Refactors

fhl2000 · fhl2000 · commit c2c5feaf4ea6 · 2025-06-25T16:24:14.000+08:00
Signed-off-by: fhl &lt;2410591650@qq.com&gt;
diff --git a/vllm/compilation/cuda_piecewise_backend.py b/vllm/compilation/cuda_piecewise_backend.py
@@ -236,7 +236,9 @@ def __init__(self, graph: fx.GraphModule, vllm_config: VllmConfig,
         self.graph_pool = graph_pool
         self.sym_shape_indices = sym_shape_indices
 
-        self.separate_attention_routine = vllm_config.compilation_config.separate_attention_routine
+        self.separate_attention_routine = (
+            vllm_config.compilation_config.separate_attention_routine
+        )
 
         self.is_debugging_mode = envs.VLLM_LOGGING_LEVEL == "DEBUG"
 
@@ -282,7 +284,7 @@ def __call__(self, *args) -> Any:
         # eagerly run the compiled graphs, which should be cudagraph capturable
         # as a whole.
         
-        concrete_size_entries = self.concrete_size_entries  # default as general usage
+        concrete_size_entries = self.concrete_size_entries  
         if self.separate_attention_routine and forward_context.is_pure_decoding:
             concrete_size_entries = self.concrete_size_entries_decode
 
@@ -324,15 +326,16 @@ def __call__(self, *args) -> Any:
             entry.input_addresses = input_addresses
             cudagraph = torch.cuda.CUDAGraph()
 
-            with ExitStack() as stack:
+            with ExitStack(), \
+                torch.cuda.graph(cudagraph, pool=self.graph_pool):
                 # mind-exploding: carefully manage the reference and memory.
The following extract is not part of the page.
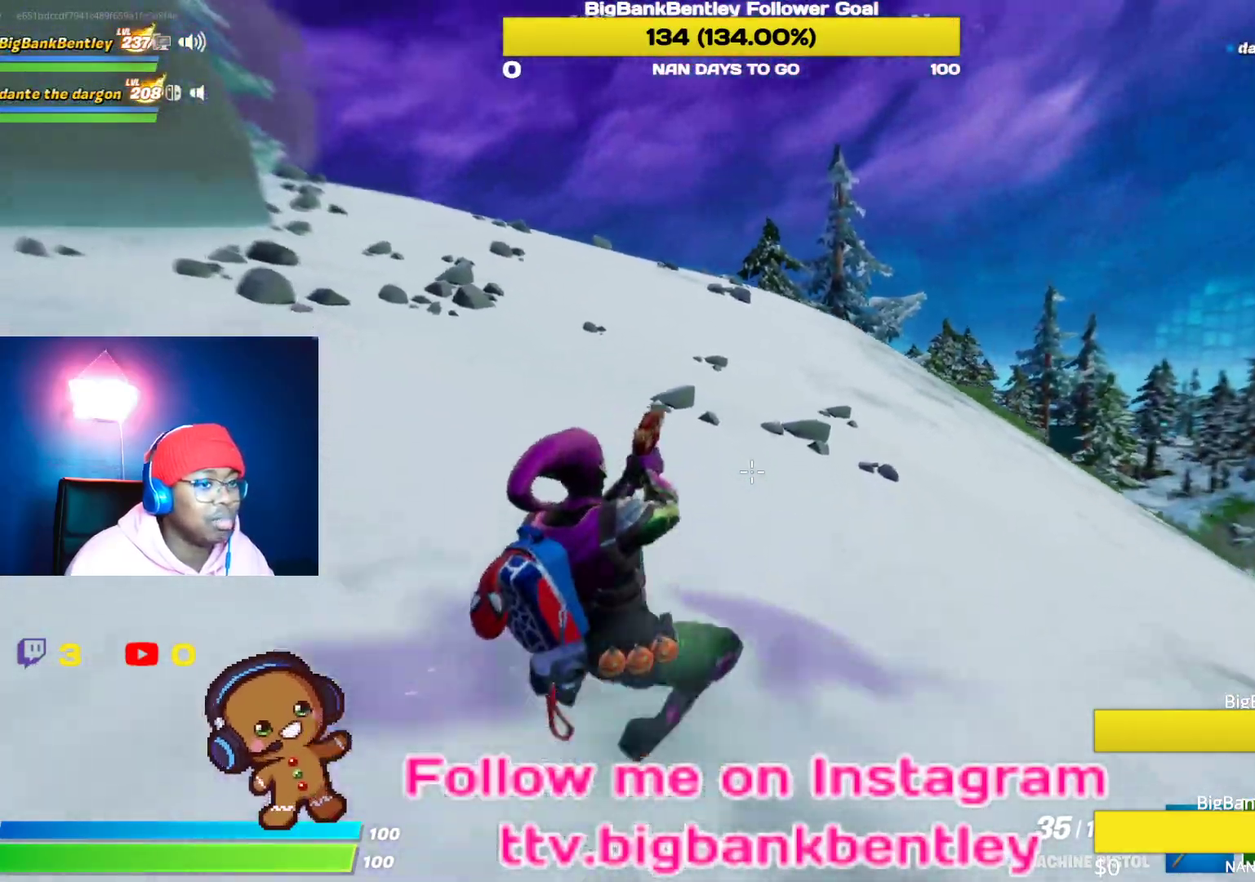
{"buttons": [], "left_stick": "up-left", "right_stick": "left", "events": [[150, "right_stick", "down-right"], [367, "right_stick", "center"], [417, "right_stick", "left"]]}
-                with torch.cuda.graph(cudagraph, pool=self.graph_pool):
-                    # `output` is managed by pytorch's cudagraph pool
-                    output = entry.runnable(*args)
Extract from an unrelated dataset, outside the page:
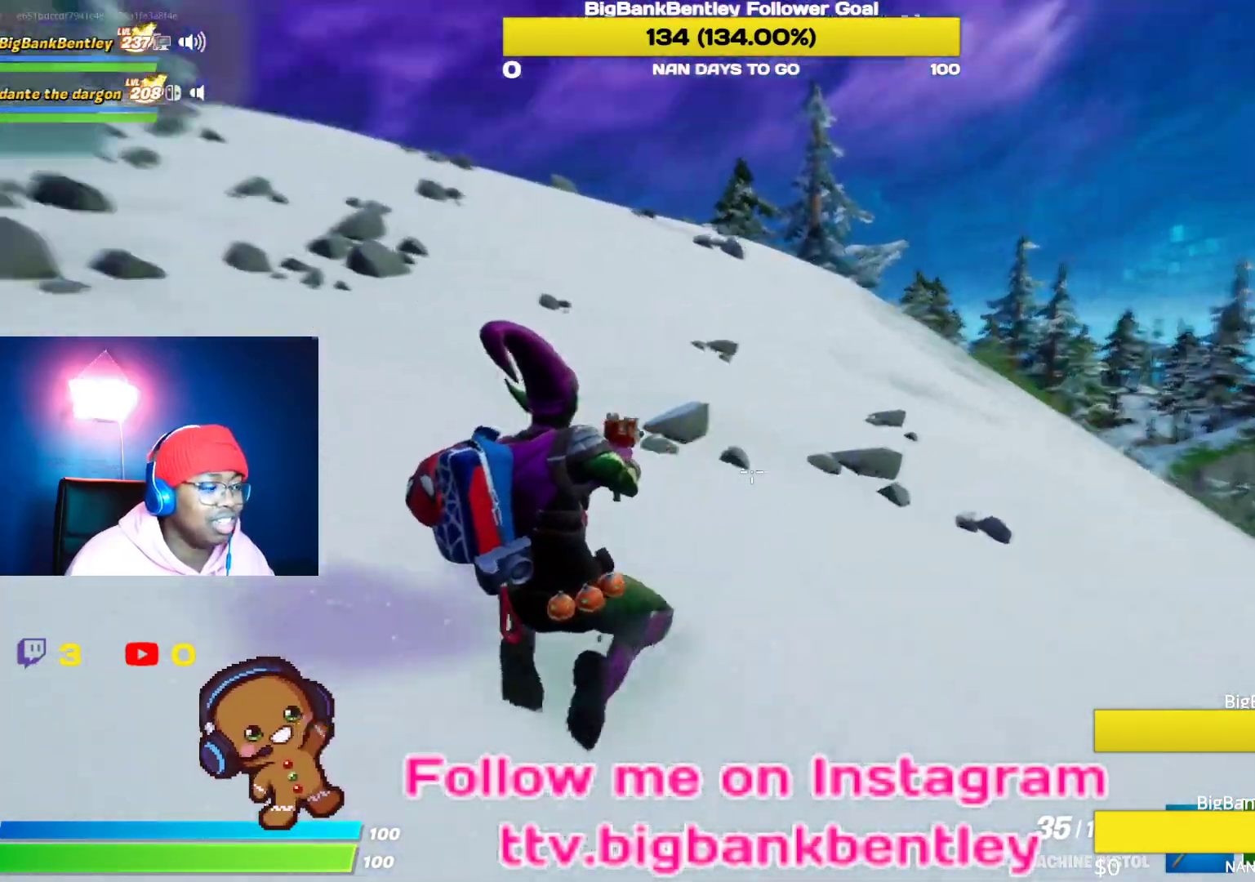
{"buttons": [], "left_stick": "up", "right_stick": "up-left", "events": [[117, "R3", "down"], [250, "R3", "up"], [433, "left_stick", "up"], [433, "right_stick", "up-left"]]}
-                    # by converting it to weak ref,
-                    # the original `output` will immediately be released
-                    # to save memory. 
-                    output = weak_ref_tensors(output)
+                
+                # `output` is managed by pytorch's cudagraph pool
+                output = entry.runnable(*args)
+                # by converting it to weak ref,
+                # the original `output` will immediately be released
+                # to save memory. 
+                output = weak_ref_tensors(output)
 
             # here we always use weak ref for the output
             # to save memory
diff --git a/vllm/config.py b/vllm/config.py
@@ -3976,11 +3976,11 @@ class CompilationConfig:
     performance benefits for smaller models."""
     separate_attention_routine: bool = False
     """
-    Enable a distinct attention calls routine under an attention backend for full
-    cuda graph capturing. This is because some attention backends like FlashMLA,
-    FlashInfer, FA2, etc. implement different branches for mix prefill-decode and
-    pure decode cases. This flag enables us to potentially capture the cudagraph
-    separately for each branch.
+    Enable a distinct attention calls routine under an attention backend for
+    full cuda graph capturing. This is because some attention backends like
+    FlashMLA, FlashInfer, FA2, etc. implement different branches for mix
+    prefill-decode and pure decode cases. This flag enables us to potentially
+    capture the cudagraph separately for each branch.
     """
 
     pass_config: PassConfig = field(default_factory=PassConfig)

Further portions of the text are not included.